### DOCUMENT PASSAGE
# trigger pull



## bigelow (Oct 25, 2011)

i have a s&w smithandwesson 40 cal. sigma series  ...is there any way to lighten the trigger pull?


----------



## wareagle700 (Oct 25, 2011)

You could replace the striker spring with a reduced power one. Wolff makes them.


----------



## bigelow (Nov 3, 2011)

wareagle700 said:


> You could replace the striker spring with a reduced power one. Wolff makes them.



thanks anyone else?


----------



## gunhand1911 (Nov 8, 2011)

Call David at Adventure outdoors he made a huge improvement on mine .


----------



## tv_racin_fan (Nov 9, 2011)

Try contacting the warranty service gunsmith, at one time he was doing free trigger jobs.


----------



## SkyyDragon355 (Jan 11, 2012)

I have the 9mm version on this handgun. There is another thread on the forum that has a step by step process on how to fix the trigger pull. I've done the modification myself and I haven't had any problems.

http://forum.gon.com/showthread.php?t=264410

If you have any question PM me.


----------



## WGSNewnan (Jan 11, 2012)

polish the sear and sear block, replace striker spring with new wolf or glock 22 spring, swap trigger return spring with apex spring. you can get it down to a smooth 5.5-7 lbs but anything less can and will make it unreliable.


----------



## bigelow (Nov 2, 2012)

i got a trigger job done recently at adventure out doors got apull lightened and creep was shortened...put about 60 rnds through and feel great...

now does this effect the value + or -


----------



## HOBO (Nov 2, 2012)

....  I don't know about you but I would certainly pay more for a rifle with a good trigger...

----------<" ){{{{{><


----------

### RECORDED INFORMATION
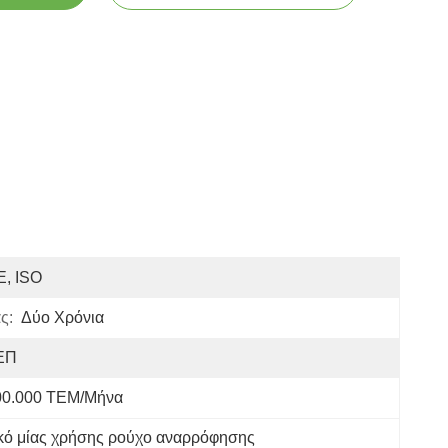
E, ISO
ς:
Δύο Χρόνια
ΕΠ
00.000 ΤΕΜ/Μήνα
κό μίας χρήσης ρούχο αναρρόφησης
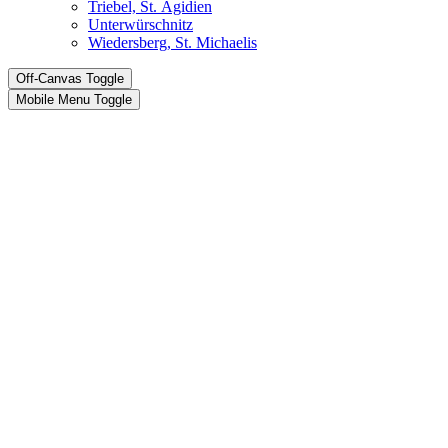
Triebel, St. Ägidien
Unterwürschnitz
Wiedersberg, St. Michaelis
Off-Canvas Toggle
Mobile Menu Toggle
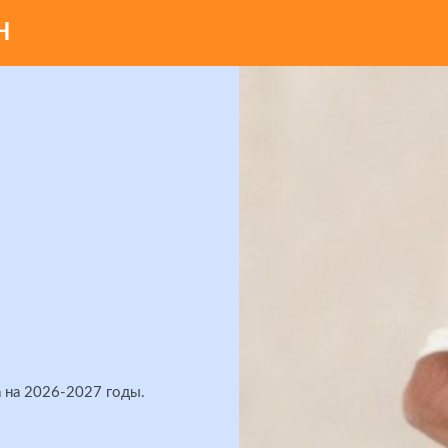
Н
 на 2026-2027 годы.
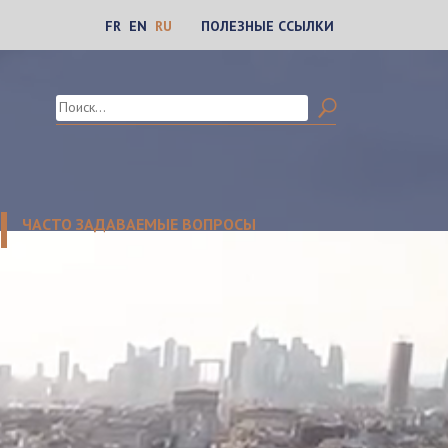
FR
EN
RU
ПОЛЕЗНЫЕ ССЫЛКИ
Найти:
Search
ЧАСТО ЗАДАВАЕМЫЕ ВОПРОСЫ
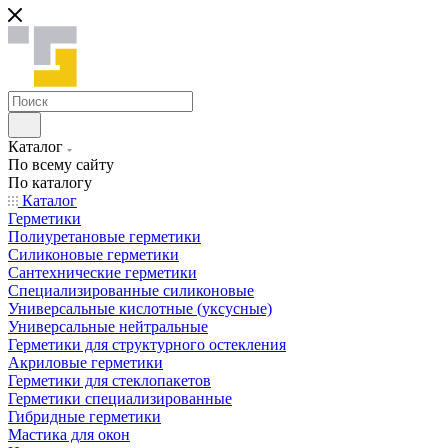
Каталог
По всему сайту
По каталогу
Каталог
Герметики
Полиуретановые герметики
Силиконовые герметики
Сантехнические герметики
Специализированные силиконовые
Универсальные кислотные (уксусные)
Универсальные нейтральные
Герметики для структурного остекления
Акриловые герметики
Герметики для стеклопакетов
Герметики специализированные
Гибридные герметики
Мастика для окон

### EXERCISE GOAL
Copy the entire forum thread on lightening a handgun's trigger pull word for word, from its title to the last line.

### TASK RESPONSE
# trigger pull



## bigelow (Oct 25, 2011)

i have a s&w smithandwesson 40 cal. sigma series  ...is there any way to lighten the trigger pull?


----------



## wareagle700 (Oct 25, 2011)

You could replace the striker spring with a reduced power one. Wolff makes them.


----------



## bigelow (Nov 3, 2011)

wareagle700 said:


> You could replace the striker spring with a reduced power one. Wolff makes them.



thanks anyone else?


----------



## gunhand1911 (Nov 8, 2011)

Call David at Adventure outdoors he made a huge improvement on mine .


----------



## tv_racin_fan (Nov 9, 2011)

Try contacting the warranty service gunsmith, at one time he was doing free trigger jobs.


----------



## SkyyDragon355 (Jan 11, 2012)

I have the 9mm version on this handgun. There is another thread on the forum that has a step by step process on how to fix the trigger pull. I've done the modification myself and I haven't had any problems.

http://forum.gon.com/showthread.php?t=264410

If you have any question PM me.


----------



## WGSNewnan (Jan 11, 2012)

polish the sear and sear block, replace striker spring with new wolf or glock 22 spring, swap trigger return spring with apex spring. you can get it down to a smooth 5.5-7 lbs but anything less can and will make it unreliable.


----------



## bigelow (Nov 2, 2012)

i got a trigger job done recently at adventure out doors got apull lightened and creep was shortened...put about 60 rnds through and feel great...

now does this effect the value + or -


----------



## HOBO (Nov 2, 2012)

....  I don't know about you but I would certainly pay more for a rifle with a good trigger...

----------<" ){{{{{><


----------